Synthesis and modification of magnetic nanoparticles for highly sensitive sensing

Abstract

Magnetic nanoparticles (MNPs) have attracted widespread interest in analytical chemistry because of their unique physical properties and the ability to manipulate MNPs with a magnetic field. These properties have led to a proliferation of research into the use of MNPs in a wide-range of analytical and sensing applications. Presented in this thesis is a study into the synthesis and modification of magnetic iron oxide nanoparticles (MIONs) with the ultimate aim being their application towards enhanced chemical sensing systems. The first section of the thesis reports the aqueous-phase synthesis of MIONs and a detailed study into the controlled adsorption of polyethyleneimine (PEI) onto the MIONs. The combination of MIONs with a PEI coating allows for the selective magnetic sequestration and quantification of ultra-trace levels of free cupric ions. The importance of controlled PEI adsorption for tailoring colloidal properties, as well as ensuring maximal cupric removal capacity is demonstrated. The second section of the thesis focuses on the modification of PEI-coated MIONs with gold to enable their use in electro-analytical applications. Reported in this section is a new method that was developed for the aqueous synthesis of 50-150 nm gold-coated MIONs, with the ability to engineer the coverage of gold coating. In-depth characterisation of the gold-shell formation process was performed. This section is concluded with a study into the functionalisation of gold-coated MIONs using thiol molecules with different functional groups for use as linkers in the attachment of functional molecules.

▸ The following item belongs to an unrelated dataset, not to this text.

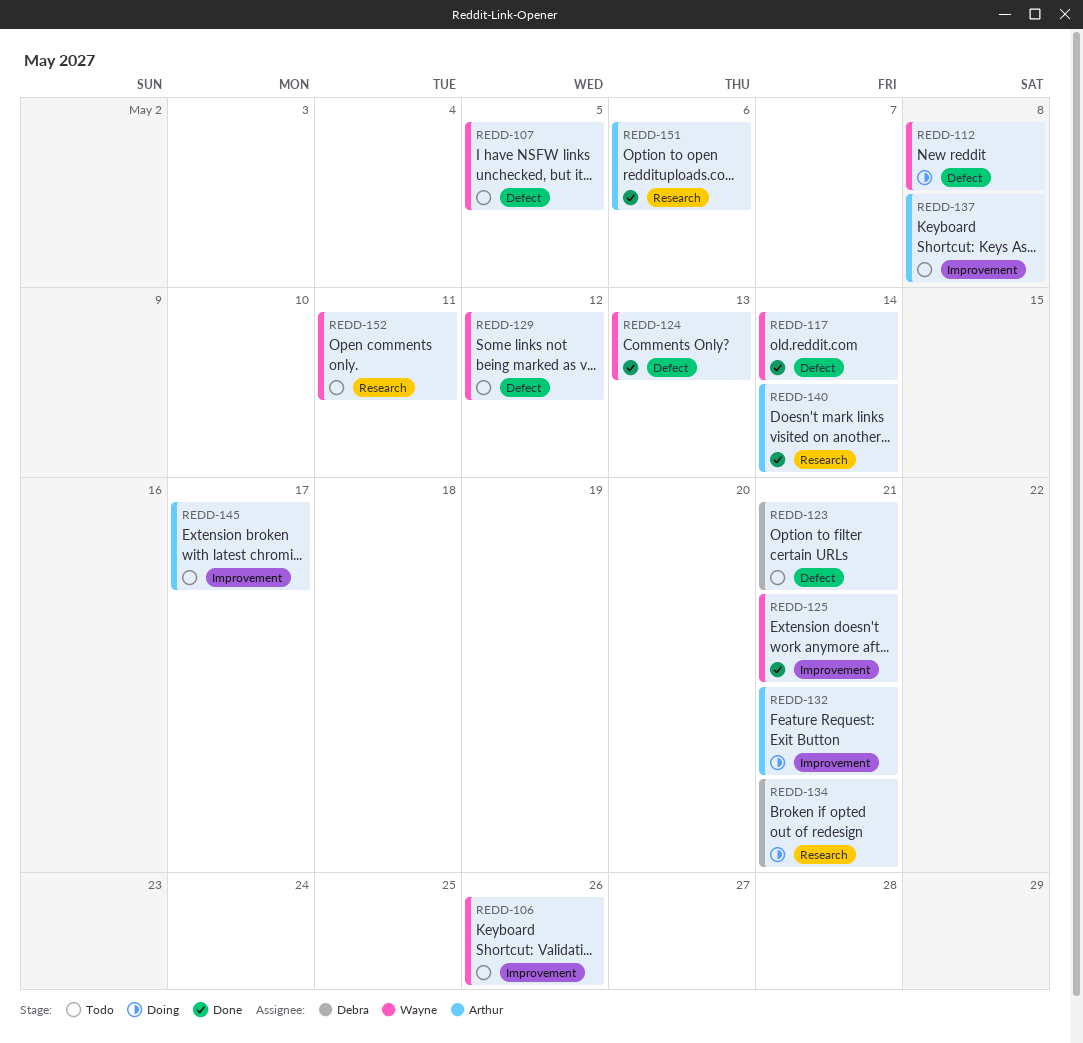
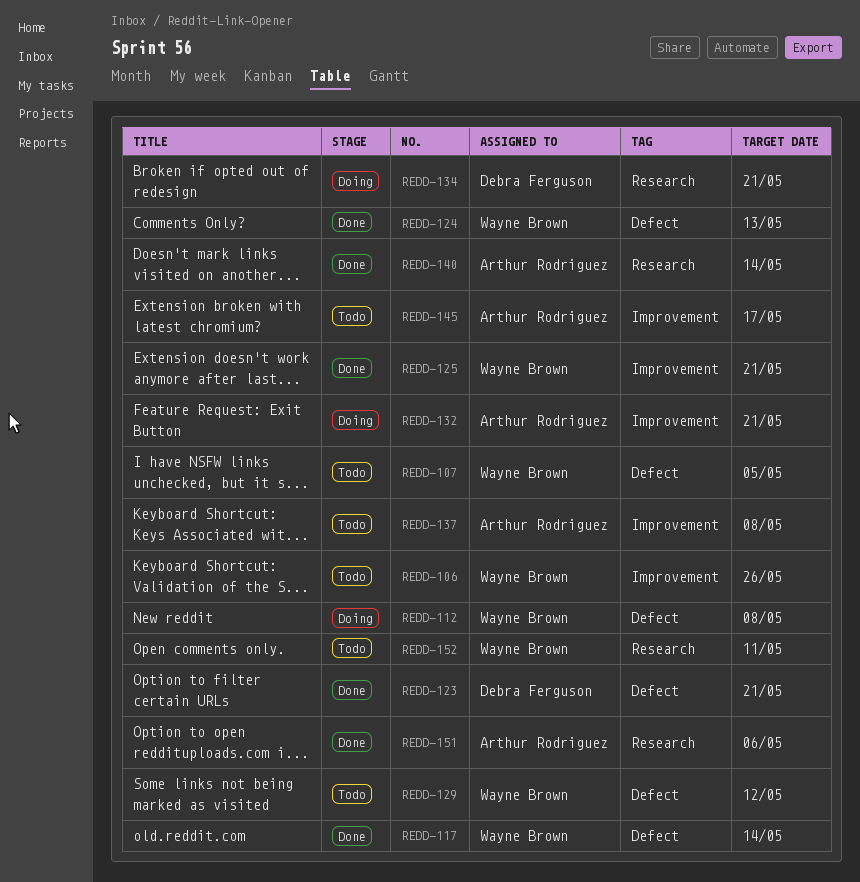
REDD-123, status: Todo -> Done

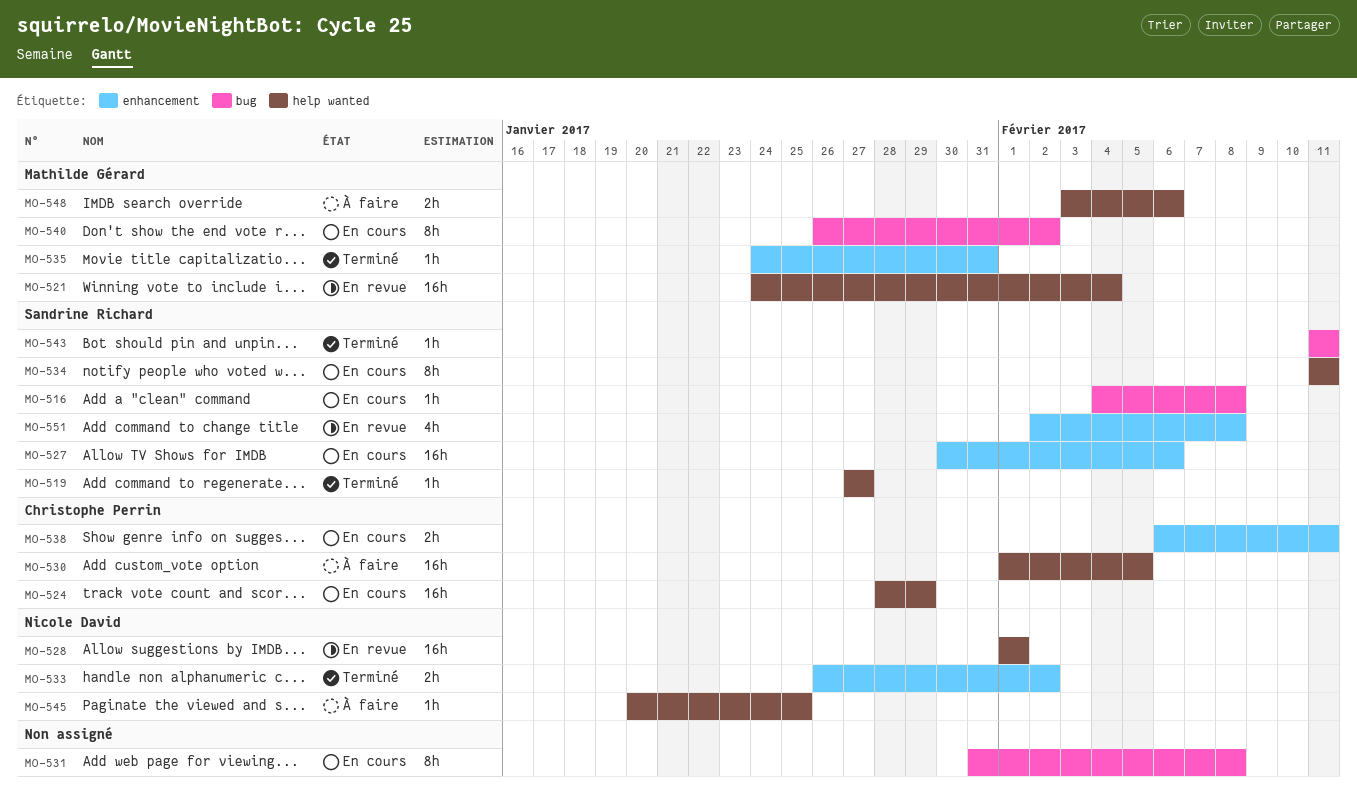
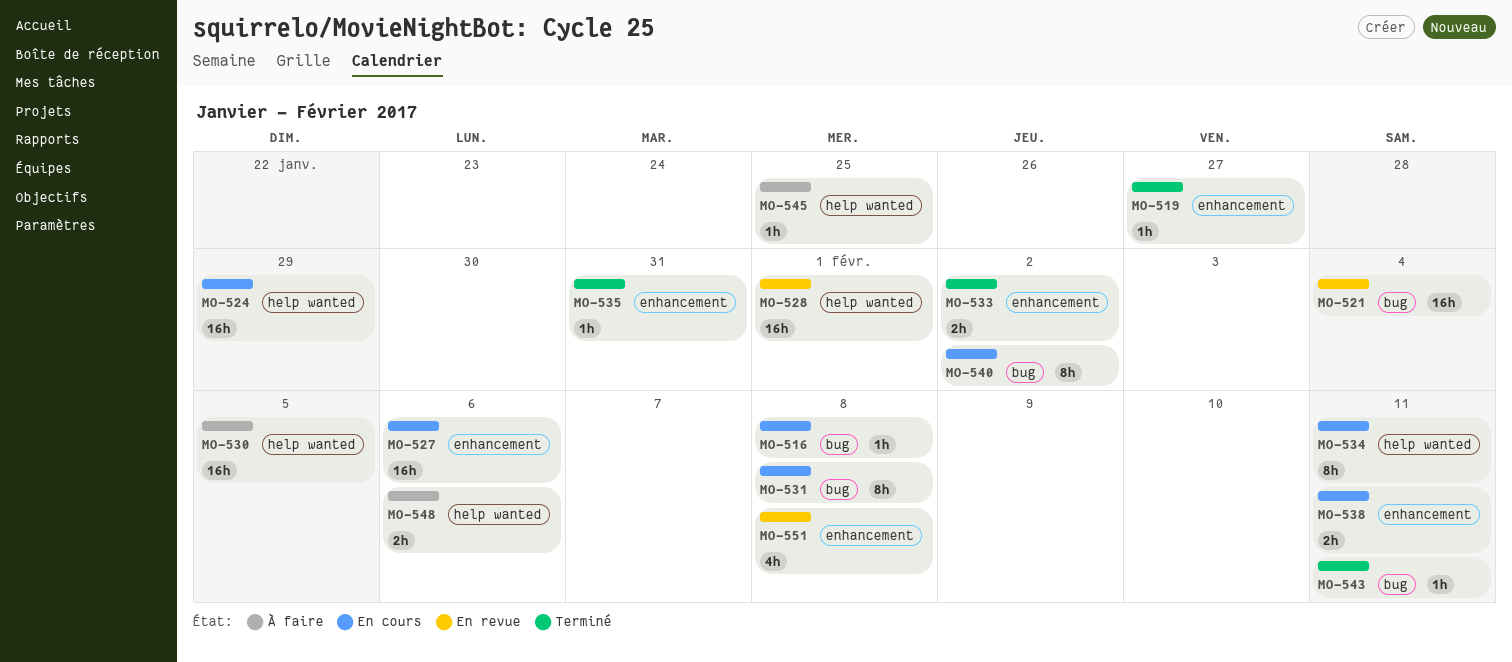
MO-519, label: help wanted -> enhancement
MO-521, label: help wanted -> bug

The third section of the thesis explores the concept of utilising gold-coated MIONs as active elements in the selective capture and direct electro-analytical quantification of analytes. This system of ‘dispersible electrodes’ combines the ability to magnetically manipulate the dispersible electrodes, with enhanced electrical conductivity due to the gold coating. The ability of the system to reduce response times and improve detection limits of electrochemical sensors by bringing the sensor to the analyte rather than the conventional paradigm of bringing the analyte to the sensor is demonstrated.